Al-Susi was speaking after Friday’s deadly Palestinian terrorist attack at the Temple Mount.

Two Israeli Border Police Officers were murdered and a third was wounded on Friday when three Palestinian terrorists opened fire at security forces near an entrance to the Temple Mount at the Lions Gate and then fled into the Mount complex.  The Palestinian assailants, reportedly carrying two rifles and a pistol, were pursued by Israeli forces and were shot and killed as they tried to escape toward the mosques on the Mount.

Addressing the terrorist attack, al-Sousi claimed, “The entry of Jews into the mosques and the attempt to change the status quo is what pushed these young people to carry out the attack. These young men were committed to protecting the holiness of the place because of its central place in Islam and in the hearts of all Muslims.”

Jews do not enter the mosques on the Temple Mount, as they are banned from doing so by the site’s Waqf Islamic custodians.

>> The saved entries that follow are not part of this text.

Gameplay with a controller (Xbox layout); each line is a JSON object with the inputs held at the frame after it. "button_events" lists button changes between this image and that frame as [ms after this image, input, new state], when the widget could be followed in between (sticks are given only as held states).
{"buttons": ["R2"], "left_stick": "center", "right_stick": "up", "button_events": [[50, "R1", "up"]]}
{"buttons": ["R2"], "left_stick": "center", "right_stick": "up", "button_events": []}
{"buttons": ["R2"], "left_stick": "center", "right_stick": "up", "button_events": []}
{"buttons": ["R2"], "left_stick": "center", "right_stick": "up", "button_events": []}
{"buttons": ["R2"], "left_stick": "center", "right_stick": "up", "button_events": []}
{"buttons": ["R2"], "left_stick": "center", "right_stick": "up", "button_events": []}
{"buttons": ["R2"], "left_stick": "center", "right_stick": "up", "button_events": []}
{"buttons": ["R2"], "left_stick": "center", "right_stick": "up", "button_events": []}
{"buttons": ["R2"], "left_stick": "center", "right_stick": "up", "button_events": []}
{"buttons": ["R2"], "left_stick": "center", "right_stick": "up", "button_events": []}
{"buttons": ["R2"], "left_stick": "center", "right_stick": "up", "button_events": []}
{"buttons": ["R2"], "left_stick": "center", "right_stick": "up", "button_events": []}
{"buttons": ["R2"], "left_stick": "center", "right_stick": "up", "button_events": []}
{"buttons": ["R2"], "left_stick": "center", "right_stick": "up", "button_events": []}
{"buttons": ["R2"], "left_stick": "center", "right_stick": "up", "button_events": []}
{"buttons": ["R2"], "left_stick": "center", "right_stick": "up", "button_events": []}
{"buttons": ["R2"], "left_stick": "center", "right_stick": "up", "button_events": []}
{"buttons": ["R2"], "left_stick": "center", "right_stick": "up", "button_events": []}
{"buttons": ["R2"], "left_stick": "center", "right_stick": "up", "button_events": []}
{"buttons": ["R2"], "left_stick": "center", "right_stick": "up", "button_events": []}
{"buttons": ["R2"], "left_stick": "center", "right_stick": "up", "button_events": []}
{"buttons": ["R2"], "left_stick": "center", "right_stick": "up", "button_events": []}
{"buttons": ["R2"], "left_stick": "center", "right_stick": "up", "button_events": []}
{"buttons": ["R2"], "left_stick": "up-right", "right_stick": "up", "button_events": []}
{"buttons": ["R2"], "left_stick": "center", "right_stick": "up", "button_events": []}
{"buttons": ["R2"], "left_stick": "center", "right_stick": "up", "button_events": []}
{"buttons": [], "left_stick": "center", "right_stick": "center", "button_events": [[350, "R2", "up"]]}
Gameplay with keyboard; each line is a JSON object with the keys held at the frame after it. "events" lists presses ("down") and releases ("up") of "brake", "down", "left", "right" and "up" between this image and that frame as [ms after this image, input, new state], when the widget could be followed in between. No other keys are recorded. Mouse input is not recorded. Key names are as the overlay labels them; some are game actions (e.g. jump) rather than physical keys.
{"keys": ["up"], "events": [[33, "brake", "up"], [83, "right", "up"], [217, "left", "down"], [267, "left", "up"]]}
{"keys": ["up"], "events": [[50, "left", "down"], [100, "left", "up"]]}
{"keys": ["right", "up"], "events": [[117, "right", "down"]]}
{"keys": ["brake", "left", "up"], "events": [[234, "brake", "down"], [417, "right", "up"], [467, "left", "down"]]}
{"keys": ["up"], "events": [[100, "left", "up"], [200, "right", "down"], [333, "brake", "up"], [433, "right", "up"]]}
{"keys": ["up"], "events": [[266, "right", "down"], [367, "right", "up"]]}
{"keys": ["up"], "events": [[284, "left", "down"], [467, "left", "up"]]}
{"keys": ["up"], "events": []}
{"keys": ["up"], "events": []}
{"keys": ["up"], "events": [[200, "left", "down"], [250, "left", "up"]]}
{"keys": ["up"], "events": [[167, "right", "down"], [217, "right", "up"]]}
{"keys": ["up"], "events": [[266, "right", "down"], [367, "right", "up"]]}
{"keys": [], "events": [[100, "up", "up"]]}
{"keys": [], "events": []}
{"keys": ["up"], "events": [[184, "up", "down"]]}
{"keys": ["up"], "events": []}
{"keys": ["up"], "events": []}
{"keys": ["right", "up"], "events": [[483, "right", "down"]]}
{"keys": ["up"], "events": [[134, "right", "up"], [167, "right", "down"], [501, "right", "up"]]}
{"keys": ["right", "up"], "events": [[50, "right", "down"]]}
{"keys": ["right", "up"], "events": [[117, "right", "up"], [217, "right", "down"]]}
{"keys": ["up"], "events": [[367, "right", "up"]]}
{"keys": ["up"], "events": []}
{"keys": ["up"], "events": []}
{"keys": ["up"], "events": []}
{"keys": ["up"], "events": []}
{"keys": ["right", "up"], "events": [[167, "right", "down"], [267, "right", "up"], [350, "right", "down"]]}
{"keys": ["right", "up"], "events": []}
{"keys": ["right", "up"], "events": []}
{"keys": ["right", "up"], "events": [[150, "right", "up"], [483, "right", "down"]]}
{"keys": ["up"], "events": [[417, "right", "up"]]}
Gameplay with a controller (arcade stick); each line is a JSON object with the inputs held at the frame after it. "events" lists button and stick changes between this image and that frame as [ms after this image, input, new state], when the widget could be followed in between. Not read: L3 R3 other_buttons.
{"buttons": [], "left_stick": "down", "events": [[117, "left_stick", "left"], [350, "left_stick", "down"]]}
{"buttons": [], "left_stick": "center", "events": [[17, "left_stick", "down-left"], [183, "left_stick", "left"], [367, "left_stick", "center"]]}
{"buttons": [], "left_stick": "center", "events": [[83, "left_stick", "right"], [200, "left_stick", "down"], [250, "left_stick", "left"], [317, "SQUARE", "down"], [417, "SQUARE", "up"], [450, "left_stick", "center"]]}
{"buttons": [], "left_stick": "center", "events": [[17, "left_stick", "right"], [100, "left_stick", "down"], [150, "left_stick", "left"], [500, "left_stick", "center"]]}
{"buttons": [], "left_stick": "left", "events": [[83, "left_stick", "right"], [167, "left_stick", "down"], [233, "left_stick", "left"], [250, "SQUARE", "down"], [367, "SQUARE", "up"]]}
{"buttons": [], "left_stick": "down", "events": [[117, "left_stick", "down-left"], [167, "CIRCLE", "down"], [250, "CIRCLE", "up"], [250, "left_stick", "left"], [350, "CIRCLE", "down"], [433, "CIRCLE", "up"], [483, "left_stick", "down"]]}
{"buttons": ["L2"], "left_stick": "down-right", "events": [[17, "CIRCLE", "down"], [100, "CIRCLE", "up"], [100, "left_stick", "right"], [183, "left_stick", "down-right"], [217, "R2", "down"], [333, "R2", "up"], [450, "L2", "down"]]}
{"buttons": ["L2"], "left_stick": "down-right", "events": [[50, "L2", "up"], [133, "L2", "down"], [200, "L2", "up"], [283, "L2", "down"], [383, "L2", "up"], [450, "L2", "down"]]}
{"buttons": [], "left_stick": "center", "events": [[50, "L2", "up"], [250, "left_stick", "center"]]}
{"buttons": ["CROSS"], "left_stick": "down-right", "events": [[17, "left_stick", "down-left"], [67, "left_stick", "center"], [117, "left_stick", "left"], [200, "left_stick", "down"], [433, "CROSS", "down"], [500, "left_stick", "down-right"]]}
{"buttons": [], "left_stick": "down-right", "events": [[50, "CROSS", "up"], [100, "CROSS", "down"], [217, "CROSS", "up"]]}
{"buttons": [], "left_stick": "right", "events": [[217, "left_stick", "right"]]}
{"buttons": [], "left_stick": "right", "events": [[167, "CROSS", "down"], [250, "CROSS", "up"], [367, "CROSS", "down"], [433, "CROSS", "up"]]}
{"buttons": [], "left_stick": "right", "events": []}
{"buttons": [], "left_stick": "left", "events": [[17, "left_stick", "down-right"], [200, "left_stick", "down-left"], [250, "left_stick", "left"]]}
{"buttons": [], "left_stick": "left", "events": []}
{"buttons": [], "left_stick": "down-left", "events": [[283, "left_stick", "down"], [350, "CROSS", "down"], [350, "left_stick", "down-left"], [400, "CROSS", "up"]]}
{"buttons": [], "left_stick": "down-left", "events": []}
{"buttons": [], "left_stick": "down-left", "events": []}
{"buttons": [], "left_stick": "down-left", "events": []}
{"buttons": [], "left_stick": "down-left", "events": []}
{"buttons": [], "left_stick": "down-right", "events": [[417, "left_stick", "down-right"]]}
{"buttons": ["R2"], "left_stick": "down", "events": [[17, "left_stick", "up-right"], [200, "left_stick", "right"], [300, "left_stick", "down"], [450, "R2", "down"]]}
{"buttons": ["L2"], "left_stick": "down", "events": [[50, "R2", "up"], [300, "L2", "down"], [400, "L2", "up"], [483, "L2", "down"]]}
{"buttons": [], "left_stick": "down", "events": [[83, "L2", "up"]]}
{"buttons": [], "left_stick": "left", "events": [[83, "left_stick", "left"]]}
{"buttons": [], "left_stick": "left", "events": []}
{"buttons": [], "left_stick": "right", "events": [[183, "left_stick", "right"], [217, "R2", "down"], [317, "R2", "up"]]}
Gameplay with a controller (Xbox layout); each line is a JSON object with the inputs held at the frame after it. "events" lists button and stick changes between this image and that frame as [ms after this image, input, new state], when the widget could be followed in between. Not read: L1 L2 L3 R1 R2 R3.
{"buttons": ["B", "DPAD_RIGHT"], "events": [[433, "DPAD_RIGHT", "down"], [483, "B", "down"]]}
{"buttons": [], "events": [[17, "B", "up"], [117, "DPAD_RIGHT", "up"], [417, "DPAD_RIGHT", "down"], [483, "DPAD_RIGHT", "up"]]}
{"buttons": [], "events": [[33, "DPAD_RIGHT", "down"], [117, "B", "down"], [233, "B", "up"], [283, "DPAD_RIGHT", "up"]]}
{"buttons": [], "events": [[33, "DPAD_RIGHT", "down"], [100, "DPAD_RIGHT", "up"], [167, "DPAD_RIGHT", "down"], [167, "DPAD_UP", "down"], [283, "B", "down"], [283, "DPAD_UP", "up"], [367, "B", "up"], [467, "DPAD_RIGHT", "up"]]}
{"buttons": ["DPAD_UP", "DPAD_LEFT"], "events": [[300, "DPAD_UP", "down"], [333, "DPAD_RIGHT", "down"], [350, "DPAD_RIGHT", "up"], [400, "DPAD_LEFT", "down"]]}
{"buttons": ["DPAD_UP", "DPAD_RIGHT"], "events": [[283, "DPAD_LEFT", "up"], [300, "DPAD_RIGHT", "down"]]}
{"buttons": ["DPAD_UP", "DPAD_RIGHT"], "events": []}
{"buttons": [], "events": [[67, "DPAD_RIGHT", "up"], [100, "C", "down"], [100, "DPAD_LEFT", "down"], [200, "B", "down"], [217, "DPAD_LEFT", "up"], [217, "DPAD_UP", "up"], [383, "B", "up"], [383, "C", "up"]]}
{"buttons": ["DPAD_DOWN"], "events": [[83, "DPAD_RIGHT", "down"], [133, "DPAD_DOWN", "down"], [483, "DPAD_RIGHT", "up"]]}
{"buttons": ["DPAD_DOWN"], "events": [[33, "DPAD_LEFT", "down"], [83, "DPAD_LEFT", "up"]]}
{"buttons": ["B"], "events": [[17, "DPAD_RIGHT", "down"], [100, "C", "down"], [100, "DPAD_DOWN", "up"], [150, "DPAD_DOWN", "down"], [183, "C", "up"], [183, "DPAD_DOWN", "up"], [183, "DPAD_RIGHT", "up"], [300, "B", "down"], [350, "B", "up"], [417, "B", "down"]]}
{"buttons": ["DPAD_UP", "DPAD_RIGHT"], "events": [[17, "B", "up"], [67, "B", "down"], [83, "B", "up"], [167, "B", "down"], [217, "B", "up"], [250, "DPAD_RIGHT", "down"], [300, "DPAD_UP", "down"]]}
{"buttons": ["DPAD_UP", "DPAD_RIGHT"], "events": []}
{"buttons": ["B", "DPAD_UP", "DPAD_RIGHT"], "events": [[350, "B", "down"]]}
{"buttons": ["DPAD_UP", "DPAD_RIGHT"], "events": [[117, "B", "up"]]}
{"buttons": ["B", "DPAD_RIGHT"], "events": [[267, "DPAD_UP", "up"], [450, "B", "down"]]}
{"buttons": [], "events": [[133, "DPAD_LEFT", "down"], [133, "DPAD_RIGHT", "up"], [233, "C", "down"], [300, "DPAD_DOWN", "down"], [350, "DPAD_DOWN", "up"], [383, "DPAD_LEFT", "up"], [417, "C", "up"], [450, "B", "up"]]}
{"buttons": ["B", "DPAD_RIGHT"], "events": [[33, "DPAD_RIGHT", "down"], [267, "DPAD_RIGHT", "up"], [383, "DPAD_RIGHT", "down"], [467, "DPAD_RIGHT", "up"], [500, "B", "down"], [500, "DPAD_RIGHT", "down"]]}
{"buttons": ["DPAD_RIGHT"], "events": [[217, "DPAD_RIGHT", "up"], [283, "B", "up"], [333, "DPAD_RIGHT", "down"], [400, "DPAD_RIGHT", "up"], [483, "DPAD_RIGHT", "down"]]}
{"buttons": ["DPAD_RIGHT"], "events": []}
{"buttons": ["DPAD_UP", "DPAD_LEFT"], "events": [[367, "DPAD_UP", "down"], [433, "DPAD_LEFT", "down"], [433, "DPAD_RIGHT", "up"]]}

Friday’s attack occurred less than two weeks after the United Nations Educational, Scientific and Cultural Organization (UNESCO) passed an anti-Israel resolution declaring Jerusalem’s Old City and its ancient walls “occupied” and listed the areas as Palestinian heritage sites in “danger.”

The terrorist attack also took place one week after UNESCO passed another anti-Israel resolution regarding the Tomb of the Patriarchs in Hebron – considered the second holiest site in Judaism after the Temple Mount – claiming the tomb is a “Palestinian” world heritage site in danger.

Al-Sousi stated, “UNESCO’s decisions regarding the absence of the Jews’ rights to Hebron and Jerusalem prove what we are saying about the legend of the temples being false and that Jews have no historic roots in Palestine. This is known.”

Al-Sousi is not alone in making the false claim that there are no Jewish ties to the Temple Mount. Such views are mainstream in Palestinian society.

In a Breitbart Jerusalem interview last year, Khaled Elkhaldi, a professor at Gaza’s Islamic University, completely denied Jewish ties to the Temple Mount.

In 2007, Breitbart’s Aaron Klein conducted an exclusive video interview with Waqf official and chief Palestinian cleric Taysir Tamimi, who used the occasion to claim the Jewish Temples “never existed” and the Western Wall was really a hitching post for Muhammad’s horse.

Excavations near the Mount routinely uncover archaeological evidence further tying Jews to Jerusalem and the Temple Mount. For example, discoveries at the City of David, an archeological site just outside the Mount, have unearthed the core of ancient Jerusalem, including Hezekiah’s Tunnel, evidence of the Gihon Spring, Jewish Temple artifacts, Temple purifying pools and more.

Not only are these Muslim scholars’ claims about the lack of evidence tying Jews to the Temple Mount false, the Islamic scholar glossed over the Palestinians’ own complicity in disposing of Jewish temple artifacts.

As Klein previously reported:

In 1997, the Waqf conducted a large dig on the Temple Mount during construction of a massive mosque at an area referred to as Solomon’s Stables. The Wafq at the time disposed of truckloads of dirt containing Jewish artifacts from the First and Second Temple periods.

After the media reported the disposals, Israeli authorities froze the construction permit given to the Waqf and the dirt was transferred to Israeli archaeologists for analysis. The Israeli authorities found scores of Jewish Temple relics in the nearly disposed dirt, including coins with Hebrew writing referencing the Temple, part of a Hasmonean lamp, several other Second Temple lamps, Temple-period pottery with Jewish markings, a marble pillar shaft, and other Temple-period artifacts.

The Waqf was widely accused of attempting to hide evidence of the existence of the Jewish Temples.

And in 2007, Klein personally reported from the site of an unusual dig on the Temple Mount in which the Waqf utilized heavy machinery to dig in one of the most sensitive archaeological compounds in the world and were once again caught red-handed destroying Temple-era antiquities.